(Page images and extracted text)
= Beginning of Section =
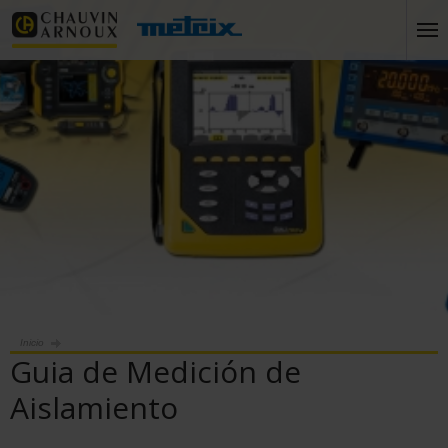
Inicio
Guia de Medición de
Aislamiento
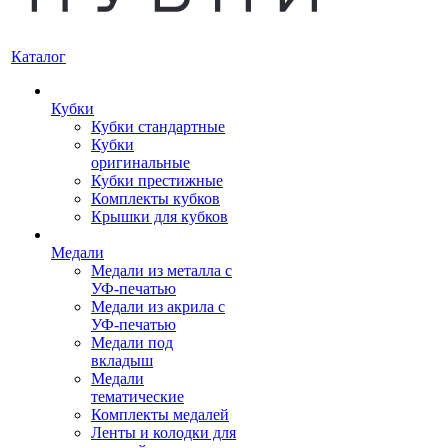
Каталог
Кубки
Кубки стандартные
Кубки
оригинальные
Кубки престижные
Комплекты кубков
Крышки для кубков
Медали
Медали из металла с
УФ-печатью
Медали из акрила с
УФ-печатью
Медали под
вкладыш
Медали
тематические
Комплекты медалей
Ленты и колодки для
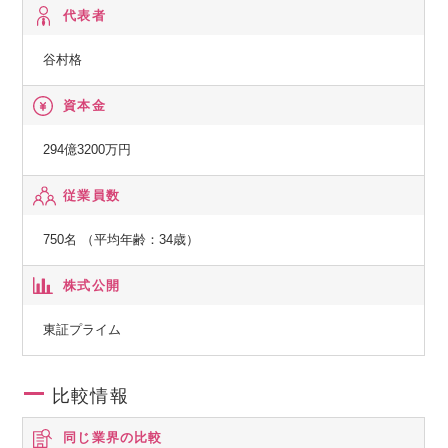
代表者
谷村格
資本金
294億3200万円
従業員数
750名 （平均年齢：34歳）
株式公開
東証プライム
比較情報
同じ業界の比較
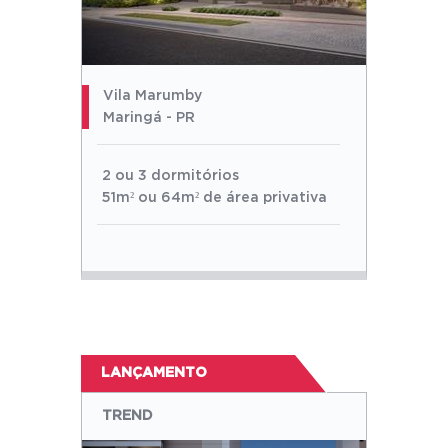
Vila Marumby
Maringá - PR
2 ou 3 dormitórios
51m² ou 64m² de área privativa
LANÇAMENTO
TREND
= End of Section =
#### Assignment:
Each entry should come back exactly as written, with its pictures omitted.

#### Task answer:
Inicio
Guia de Medición de
Aislamiento
Каталог
Кубки
Кубки стандартные
Кубки
оригинальные
Кубки престижные
Комплекты кубков
Крышки для кубков
Медали
Медали из металла с
УФ-печатью
Медали из акрила с
УФ-печатью
Медали под
вкладыш
Медали
тематические
Комплекты медалей
Ленты и колодки для
代表者
谷村格
資本金
294億3200万円
従業員数
750名 （平均年齢：34歳）
株式公開
東証プライム
比較情報
同じ業界の比較
Vila Marumby
Maringá - PR
2 ou 3 dormitórios
51m² ou 64m² de área privativa
LANÇAMENTO
TREND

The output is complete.